What the debugger does not cover
- Production observability. Use a dedicated observability tool for long-term traffic logging.
- Automated regression testing. For grids of prompts against fixtures, use a harness like Promptfoo.
- Agent-to-Agent (A2A) protocol traffic. For A2A, use Apidog’s separate A2A Debugger.
- MCP server validation in isolation. For testing a single MCP server’s tools and resources without an agent loop, use Apidog’s MCP server testing flow.
How to enable it
- Update Apidog to the latest version.
- Open Apidog and click AI Agent Debugger in the top tab bar.
- Select a model provider and model.
- Confirm the Base URL (auto-populates from the provider) or override it for a custom endpoint.
- Paste your API key.
- Click Run on an empty thread to confirm the connection.
No project-level configuration is required. The debugger runs in its own workspace.
What stays the same
- Existing Apidog projects, API definitions, and test suites are unaffected.
- The MCP server testing flow and the A2A Debugger continue to work in parallel.
- API endpoint debugging, mock servers, and OpenAPI editing are unchanged.

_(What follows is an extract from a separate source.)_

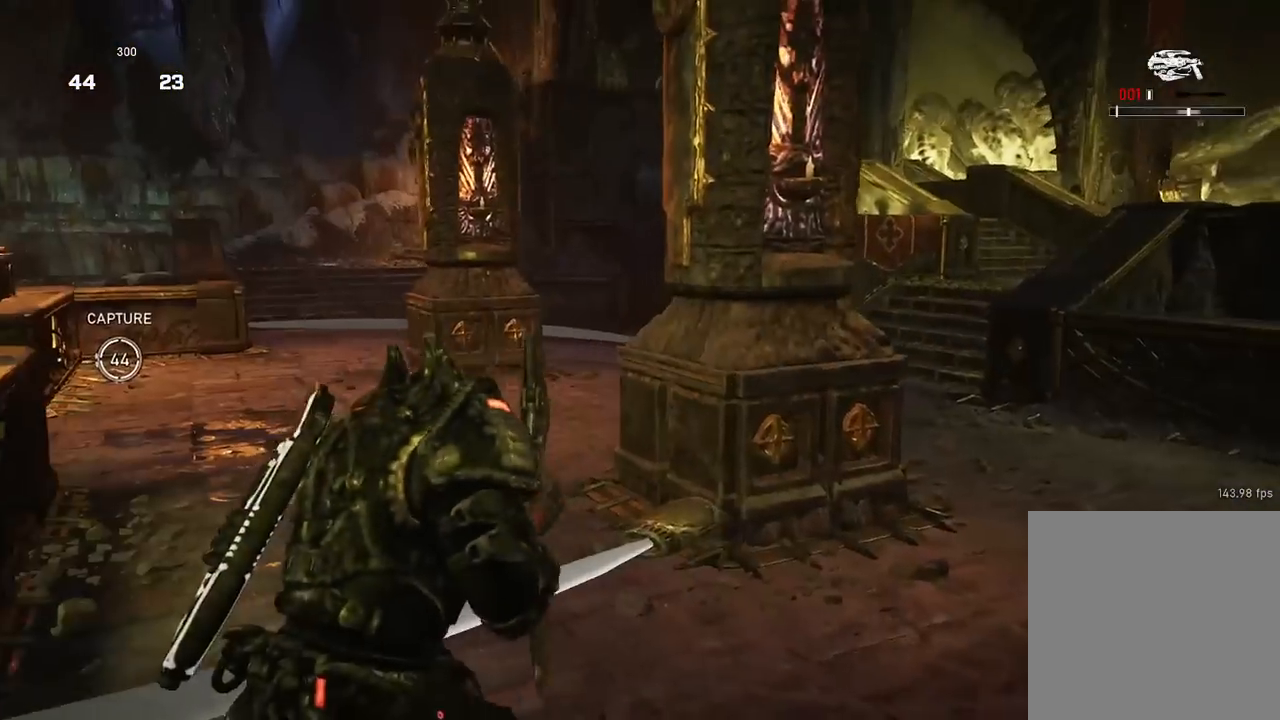
{"buttons": [], "left_stick": "up", "right_stick": "down-right", "events": [[84, "left_stick", "up"], [134, "A", "down"], [151, "right_stick", "right"], [201, "A", "up"], [201, "right_stick", "down-right"]]}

- Billing and plan tiers are unchanged; the AI Agent Debugger does not consume any new credit.
You pay for the underlying model API calls at whatever your OpenAI or Anthropic account is billed. Apidog does not surcharge for usage.
For Team and Enterprise admins
- The AI Agent Debugger is enabled per-user. Each member uses their own provider API key.

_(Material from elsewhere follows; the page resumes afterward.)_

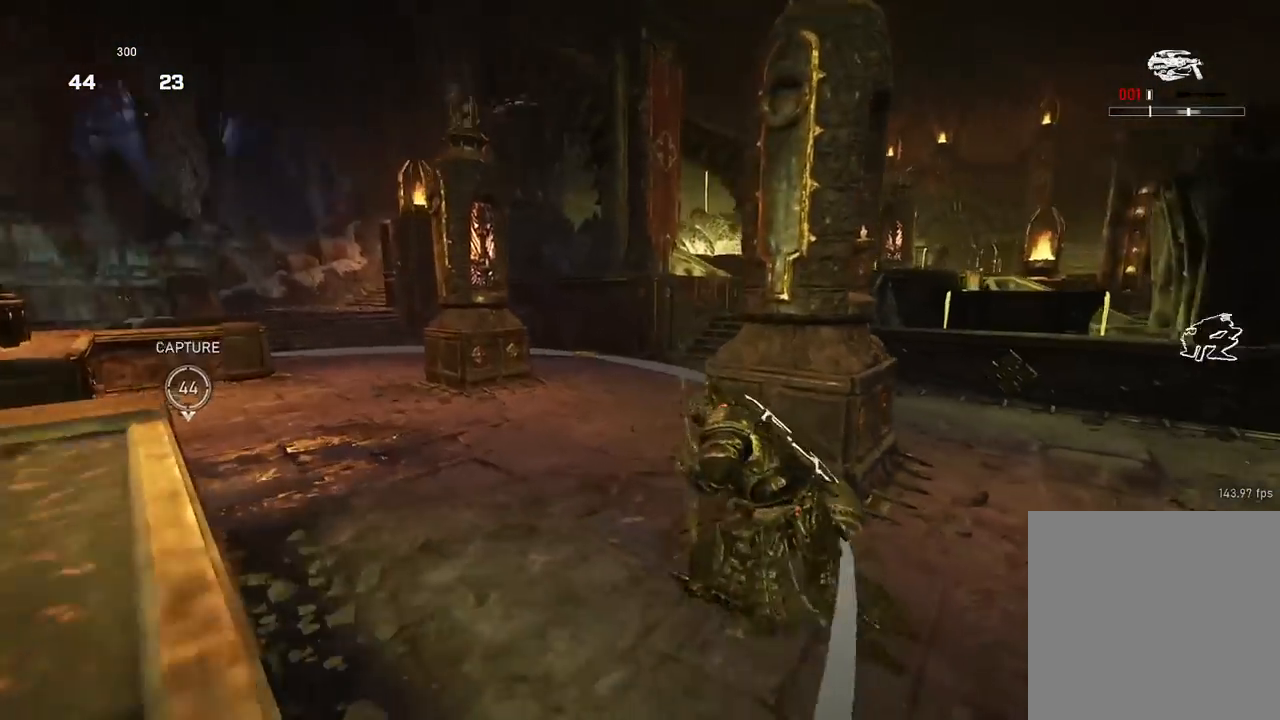
{"buttons": ["A"], "left_stick": "center", "right_stick": "center", "events": [[100, "A", "down"], [133, "right_stick", "center"], [300, "left_stick", "center"]]}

- API keys entered in the debugger are stored locally on each user’s client. They are not transmitted to Apidog servers.
- Workspace owners can centrally manage shared MCP server endpoints through standard Apidog environment variables.
- Audit and access controls for MCP servers follow the MCP server’s own authentication model (headers or OAuth 2.0).
Known limitations
- Provider expansion beyond OpenAI and Anthropic is on the roadmap; use the Base URL override for OpenAI-compatible providers in the meantime.
- Trace sharing is local only. To share a trace, copy the Raw view JSON or screenshot the panel.
- Cost estimation is a local approximation based on published model pricing; refer to your provider’s usage dashboard for billing.